Black Civil Rights/Black Liberation

Instructor Name: 
Carmen Denison, and Guest Faculty: Keela Johnson
CRN: 
64796
Course Description: 

Instructor, Carmen Denison

This six credit course combines applied critical race theory, historical and contemporary Black Liberation narratives, and community-based learning to address pressing social issues affecting Black communities across the state of Oregon. Using critical dialogic pedagogy, the Black Civil Rights/Black Liberation class seeks to create collaborative learning spaces where students and Black-led initiatives can engage in prescient conversations about race and racism. The capstone class contributes to the Black Liberation in Education Teach-in event, as well as the design and implementation of sustained programming redressing anti-Blackness, and supporting Black Liberation as a central tenet of any social justice movement. The course runs in both winter and spring term and is designed to support ongoing community engagement programming.

Course work will include learning about the history of Black liberatory and abolitionist movements in the United States, unpacking the myriad manifestations of anti-Blackness in white institutional culture, engaging Black-led organizations, assessing programming goals and working to expand the programming reach and vision to more closely align with the mission of centering Black experience, wisdom, and epistemology.

- - - - -

▸ DO THIS
Could you pick up the Black Civil Rights/Black Liberation course description after its final sentence and continue it?

[Saved entries]
- - - - -

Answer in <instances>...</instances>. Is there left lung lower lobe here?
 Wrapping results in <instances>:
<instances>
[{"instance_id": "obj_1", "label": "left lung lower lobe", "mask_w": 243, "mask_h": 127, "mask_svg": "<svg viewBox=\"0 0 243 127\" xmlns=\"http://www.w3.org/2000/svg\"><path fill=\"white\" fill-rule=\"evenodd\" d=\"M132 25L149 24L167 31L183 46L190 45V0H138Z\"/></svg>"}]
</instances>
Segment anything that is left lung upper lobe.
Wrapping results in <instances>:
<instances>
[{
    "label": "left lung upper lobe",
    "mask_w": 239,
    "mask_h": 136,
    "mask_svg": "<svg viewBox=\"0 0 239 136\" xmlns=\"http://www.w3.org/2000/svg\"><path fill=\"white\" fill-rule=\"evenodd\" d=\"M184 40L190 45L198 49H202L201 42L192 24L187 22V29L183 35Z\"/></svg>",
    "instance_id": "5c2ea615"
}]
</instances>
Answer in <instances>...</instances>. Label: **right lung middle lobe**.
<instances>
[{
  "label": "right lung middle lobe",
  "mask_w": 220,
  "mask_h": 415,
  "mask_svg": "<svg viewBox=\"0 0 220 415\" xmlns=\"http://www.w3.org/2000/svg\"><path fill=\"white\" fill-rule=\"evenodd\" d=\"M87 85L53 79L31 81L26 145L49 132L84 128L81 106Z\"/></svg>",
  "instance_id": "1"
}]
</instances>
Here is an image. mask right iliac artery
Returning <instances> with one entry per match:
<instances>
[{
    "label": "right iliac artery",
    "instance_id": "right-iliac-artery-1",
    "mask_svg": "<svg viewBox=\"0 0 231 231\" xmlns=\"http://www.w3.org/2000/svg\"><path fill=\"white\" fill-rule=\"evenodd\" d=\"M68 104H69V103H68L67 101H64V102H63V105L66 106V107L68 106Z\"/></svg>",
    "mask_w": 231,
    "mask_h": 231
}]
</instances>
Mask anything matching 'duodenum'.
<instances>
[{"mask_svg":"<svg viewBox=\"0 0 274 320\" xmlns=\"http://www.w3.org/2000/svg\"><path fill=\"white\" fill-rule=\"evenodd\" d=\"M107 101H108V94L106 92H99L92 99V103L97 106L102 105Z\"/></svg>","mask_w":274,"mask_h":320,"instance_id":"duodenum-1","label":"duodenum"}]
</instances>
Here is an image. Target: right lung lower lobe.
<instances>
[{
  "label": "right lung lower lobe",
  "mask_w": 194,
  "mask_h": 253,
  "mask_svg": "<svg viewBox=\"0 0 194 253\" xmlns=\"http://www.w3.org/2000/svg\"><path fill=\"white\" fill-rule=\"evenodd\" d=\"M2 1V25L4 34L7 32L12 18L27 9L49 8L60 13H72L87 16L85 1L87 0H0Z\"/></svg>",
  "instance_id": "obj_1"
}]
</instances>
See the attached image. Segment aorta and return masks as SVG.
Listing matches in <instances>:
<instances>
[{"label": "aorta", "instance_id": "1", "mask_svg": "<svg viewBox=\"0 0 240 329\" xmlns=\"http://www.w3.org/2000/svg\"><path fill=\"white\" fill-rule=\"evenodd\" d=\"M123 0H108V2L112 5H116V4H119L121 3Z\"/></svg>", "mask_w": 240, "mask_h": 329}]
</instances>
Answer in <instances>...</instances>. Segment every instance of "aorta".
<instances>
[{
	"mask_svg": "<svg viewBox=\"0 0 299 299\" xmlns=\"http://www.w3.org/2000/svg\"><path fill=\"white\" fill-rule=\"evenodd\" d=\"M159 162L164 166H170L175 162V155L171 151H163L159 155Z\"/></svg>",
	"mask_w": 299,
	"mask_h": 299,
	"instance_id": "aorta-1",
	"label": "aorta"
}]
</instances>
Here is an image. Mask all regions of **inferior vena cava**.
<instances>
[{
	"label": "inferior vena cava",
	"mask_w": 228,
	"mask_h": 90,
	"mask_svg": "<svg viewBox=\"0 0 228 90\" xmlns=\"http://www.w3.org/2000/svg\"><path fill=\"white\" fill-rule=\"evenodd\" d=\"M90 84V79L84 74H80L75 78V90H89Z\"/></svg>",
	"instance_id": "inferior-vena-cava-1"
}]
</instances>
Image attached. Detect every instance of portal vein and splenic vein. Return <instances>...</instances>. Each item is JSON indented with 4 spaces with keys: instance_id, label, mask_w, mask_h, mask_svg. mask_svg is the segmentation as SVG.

- - - - -

▸ WRITTEN REPLY
Winter Term Course Focus:
● 6 CREDIT FULL WINTER - students will be involved in a group project
developing relationships with and compiling a list of Black-led and BIPoC
Guest Faculty, Keela Johnson
Community organizations. This list will need to be compiled with contact person,
contact information and summary of organization’s work. This list will be utilized
for the Spring term event(s).


Split Credit Course Focus:
● 6 CREDIT SPLIT (3 Winter & 3 Spring) students will be involved in a group
project of planning for the Spring term event.


Spring Term Course Focus:
● 6 CREDIT FULL SPRING - students will be involved in the design, promotion and
coordination of the Spring term event(s).

Past programming supported by Black Civil Rights/Black Liberation Capstone: 

2020-2021: From Resilience to Black Liberation: Uprooting Systemic Inequities

2021-2022: Defining Abolition: Black People Liberate Themselves: 
 

Primary Community Partner: Campus Compact of Oregon

Campus Compact of Oregon:  Campus Compact of Oregon convenes and supports the work of educational institutions individually and collectively to improve their practice around institutional equity, collaborative learning, and community engagement to respond effectively to a racially diverse and changing Oregon.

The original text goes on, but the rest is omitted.